The circular sent to banks was withdrawn because it created confusion, Home Affairs Minister Aaron Motsoaledi said in an interview on Monday.

Permit holders still have the right to stay in the country for another 12 months and should therefore have access to their accounts, he said.

On Nov. 25, South Africa’s cabinet issued a statement saying that about 200,000 holders of the Zimbabwean Exemption Permit would see their permission to stay in the country expire on Dec. 31. They would then have a 12-month grace permit to apply for alternative permits under the usual immigration framework.

The cabinet’s decision to end the permits drew a chorus of complaints from human rights groups that threatened to mount a court challenge.
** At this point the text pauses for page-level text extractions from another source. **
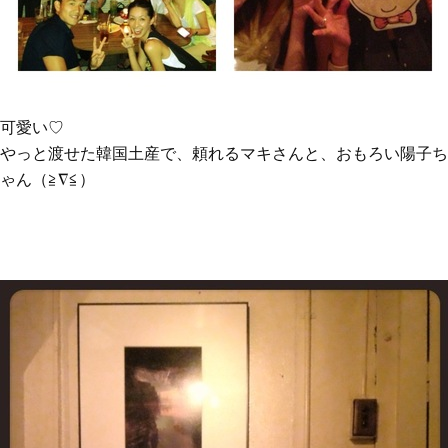
可愛い♡
やっと渡せた韓国土産で、頼れるマキさんと、おもろい陽子ち
ゃん（≧∇≦）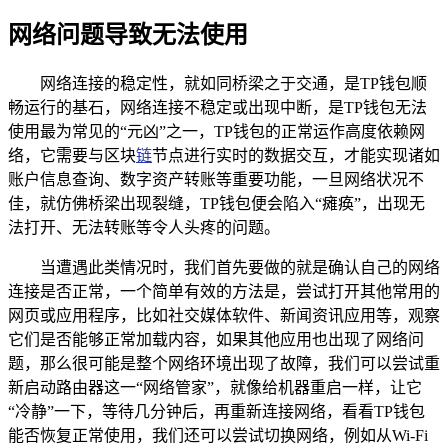
网络问题导致无法使用
网络连接的稳定性，就如同桥梁之于交通，是TP钱包顺
畅运行的基石，网络连接不稳定或出现中断，是TP钱包无法
使用最为常见的“元凶”之一，TP钱包的正常运作高度依赖网
络，它需要与区块
链
节点进行实时的数据交互，才能实现诸如
账户信息查询、数字资产转账等重要功能，一旦网络状况不
佳，就仿佛桥梁出现裂缝，TP钱包便会陷入“瘫痪”，出现无
法打开、无法转账等令人头疼的问题。
当遭遇此类情况时，我们首先要做的就是确认自己的网络
连接是否正常，一个简单有效的方法是，尝试打开其他常用的
网页或应用程序，比如社交媒体软件、新闻资讯应用等，观察
它们是否能够正常加载内容，如果其他应用也出现了网络问
题，那么很可能是整个网络环境出现了故障，我们可以尝试重
新启动路由器这一“网络管家”，就像给机器重启一样，让它
“冷静”一下，等待几分钟后，再重新连接网络，看看TP钱包
能否恢复正常使用，我们还可以尝试切换网络，例如从Wi-Fi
They argued that Zimbabweans who have been living in South Africa for more than a decade were going to be sent back to a country with few economic opportunities and high levels of political repression.

The exemption only applied to Zimbabweans who entered South Africa before the arrangement was enacted in 2009.

The plan may result in Zimbabwean permit-holders’ lives being disrupted, with children denied the opportunity to register for school, employers refusing to renew work contracts, and banks denying services or withholding access to accounts, Sharon Ekambaram, head of the Refugee and Migrant Rights Programme at Lawyers for Human Rights in Johannesburg, said last month in a letter signed by 46 organizations. 

South Africa has a population of about 60 million, including about 3 million migrants, according to government statistics.

Many are Zimbabweans driven south by two decades of politically linked violence and economic collapse. The majority are undocumented and do not hold the permit.

The cabinet voted to end the exemption program after the ruling African National Congress suffered its worst ever electoral performance in municipal and national elections.

ActionSA, an anti-immigrant party formed by former Johannesburg Mayor Herman Mashaba, won 16% of the votes in the city in its first race and a large proportion of the ballots in the capital, Pretoria. 

South Africa has been plagued by recurrent bouts of xenophobic violence since at least 2008, with foreigners often accused of taking jobs in a country where a third of the workforce is unemployed.